Edward B. Garon, MD: I am using it every 4 weeks. I’m very involved in the CheckMate 384 study, which actually was randomized into that question. I’m not sure that I’ve ever been involved in what will probably be such useless data at presentation, because, in fact, they are now both approved. Unless there’s a huge discrepancy between the 2 of them, I think both of them will continue to be used. I have gone to the every 4-week regimen. When one looks at the dose range on studies to date, there’s very little evidence to indicate that there’s a huge difference.
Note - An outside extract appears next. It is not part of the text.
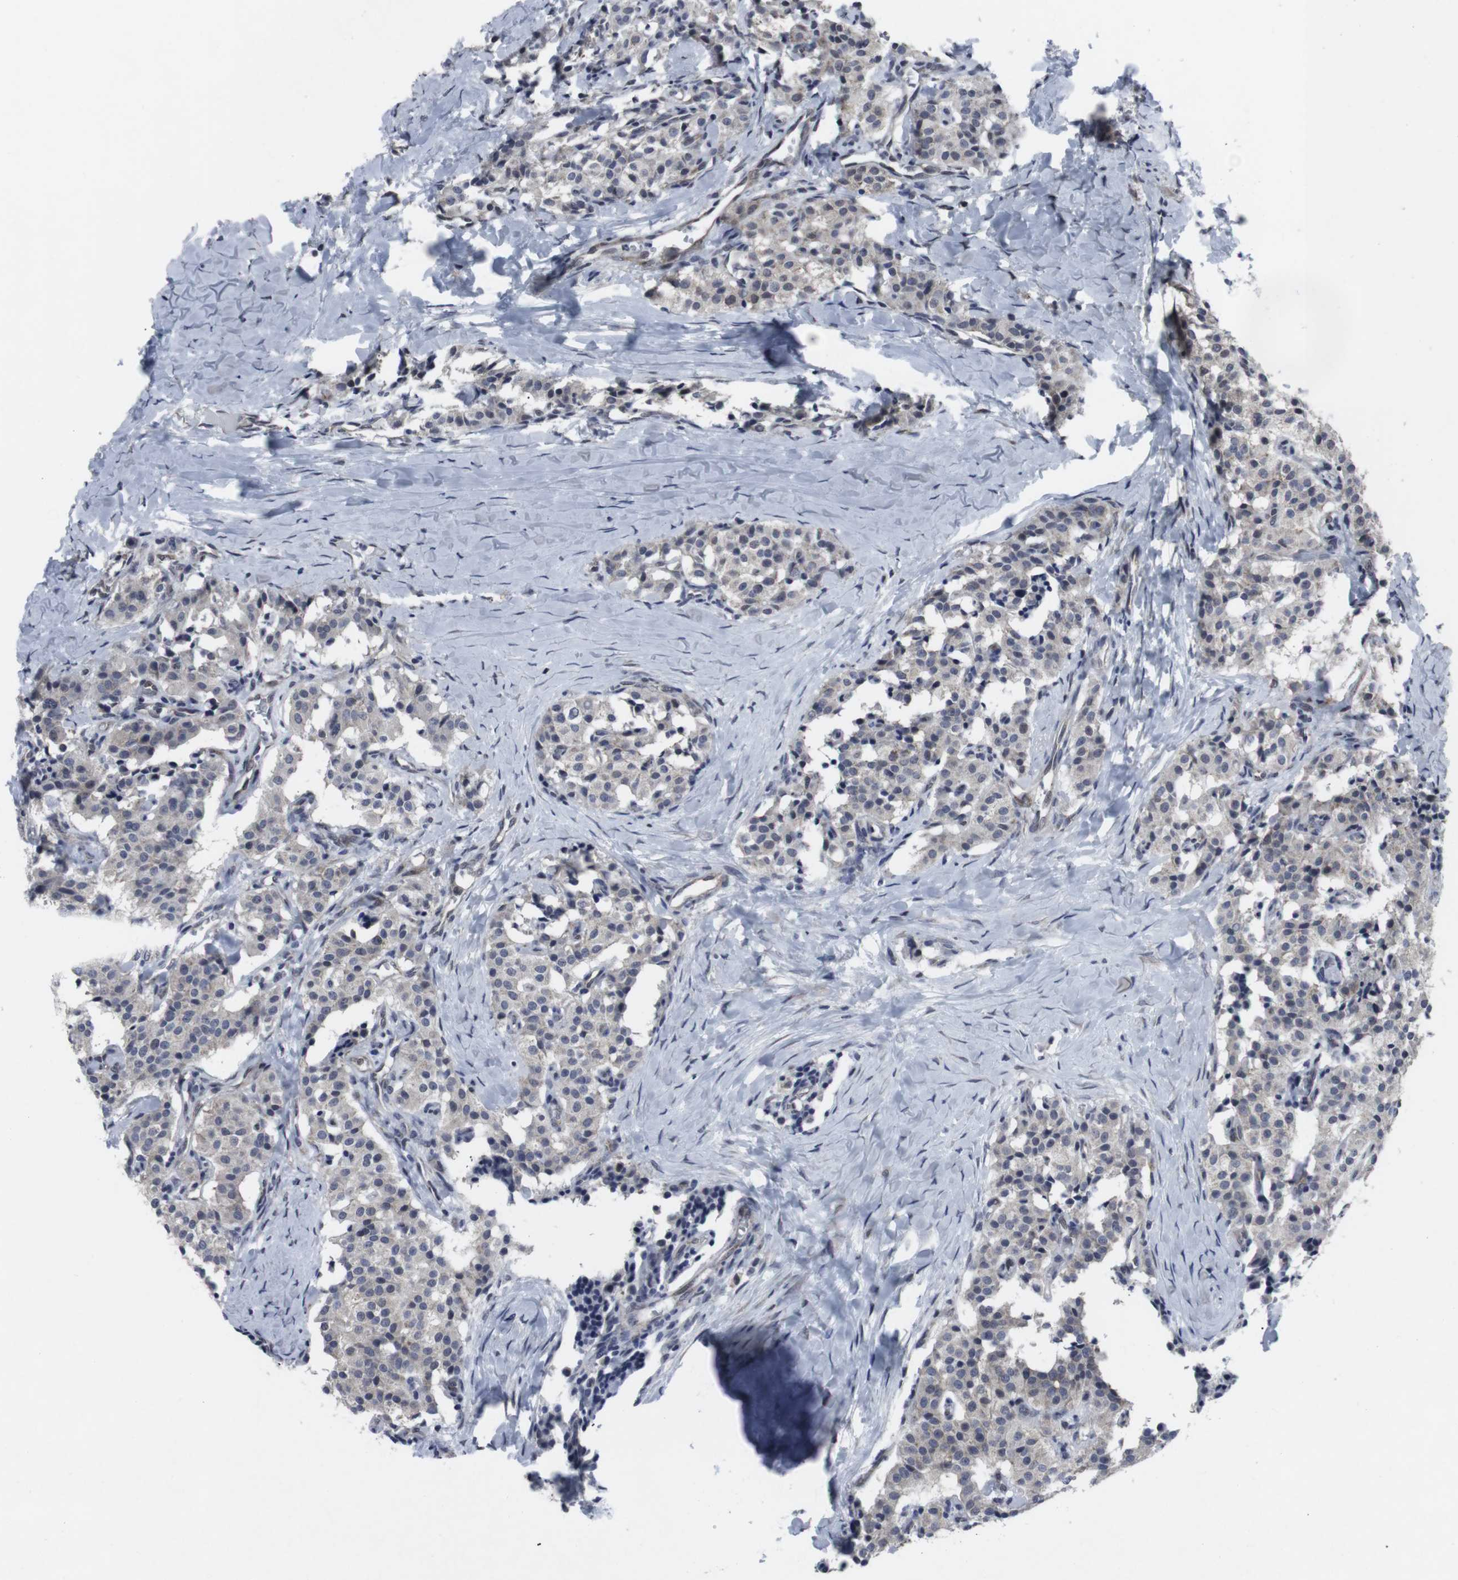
{"staining": {"intensity": "weak", "quantity": "<25%", "location": "cytoplasmic/membranous,nuclear"}, "tissue": "carcinoid", "cell_type": "Tumor cells", "image_type": "cancer", "snomed": [{"axis": "morphology", "description": "Carcinoid, malignant, NOS"}, {"axis": "topography", "description": "Lung"}], "caption": "Tumor cells show no significant expression in carcinoid.", "gene": "GEMIN2", "patient": {"sex": "male", "age": 30}}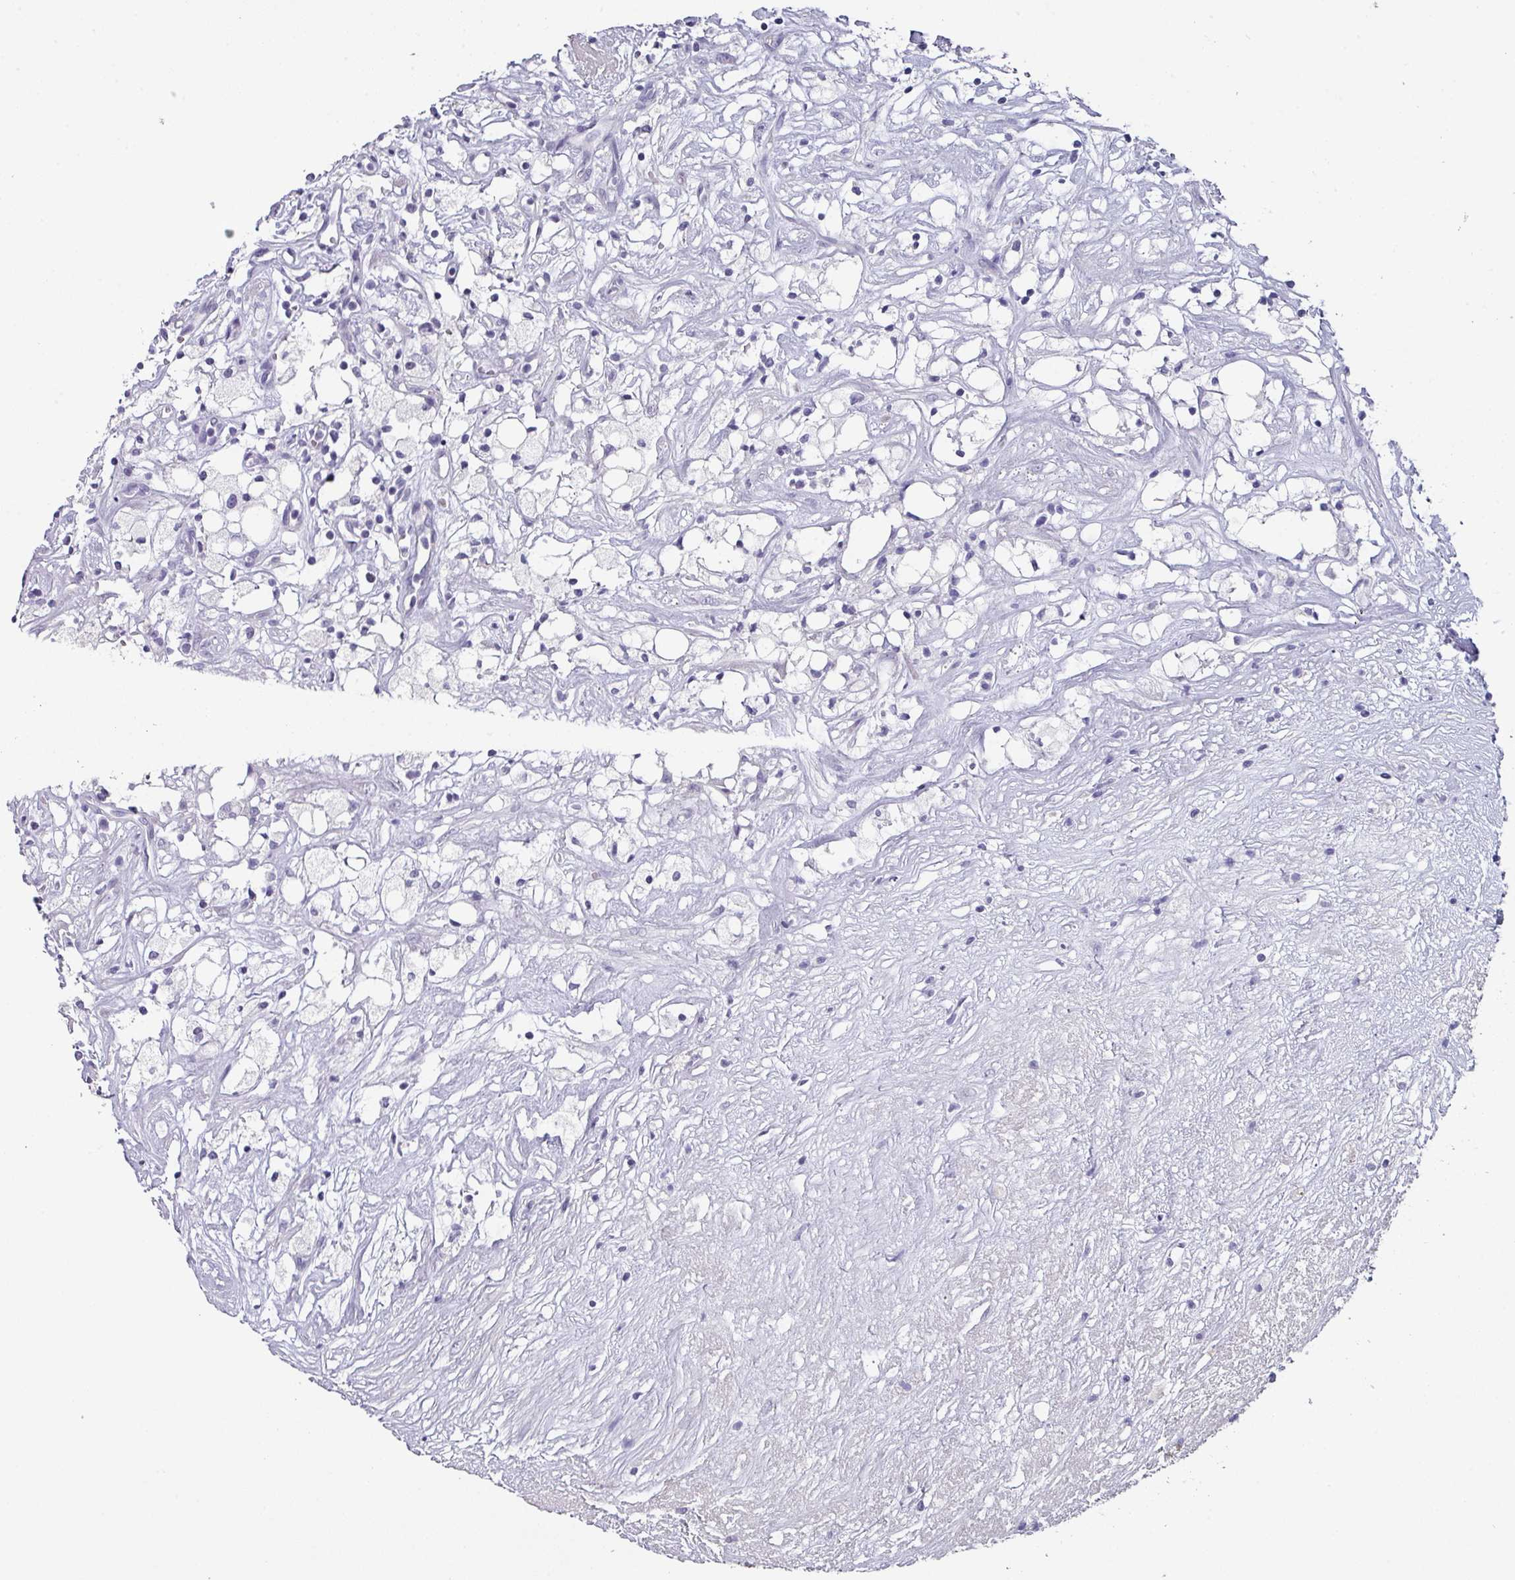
{"staining": {"intensity": "negative", "quantity": "none", "location": "none"}, "tissue": "renal cancer", "cell_type": "Tumor cells", "image_type": "cancer", "snomed": [{"axis": "morphology", "description": "Adenocarcinoma, NOS"}, {"axis": "topography", "description": "Kidney"}], "caption": "High power microscopy photomicrograph of an IHC image of renal cancer, revealing no significant staining in tumor cells.", "gene": "DEFB115", "patient": {"sex": "male", "age": 59}}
And so, I have comfort in using that every 4-week regimen.

Thomas E. Stinchcombe, MD: I use the every 4-week regimen. Some patients travel a lot. Sometimes they are on this therapy for a long time. It does make the patient’s quality of life better.

Leora Horn, MD, MSc, FRCPC: Absolutely. Twenty-six versus 13 visits a year is a dramatic difference in terms of quality of life.

Edward B. Garon, MD: Anyone who has spent much time on Interstate 405 in Los Angeles would like to come into the clinic less frequently rather than more.

Leora Horn, MD, MSc, FRCPC: Fair enough. Tom sometimes has mountains to travel to get to his cancer center.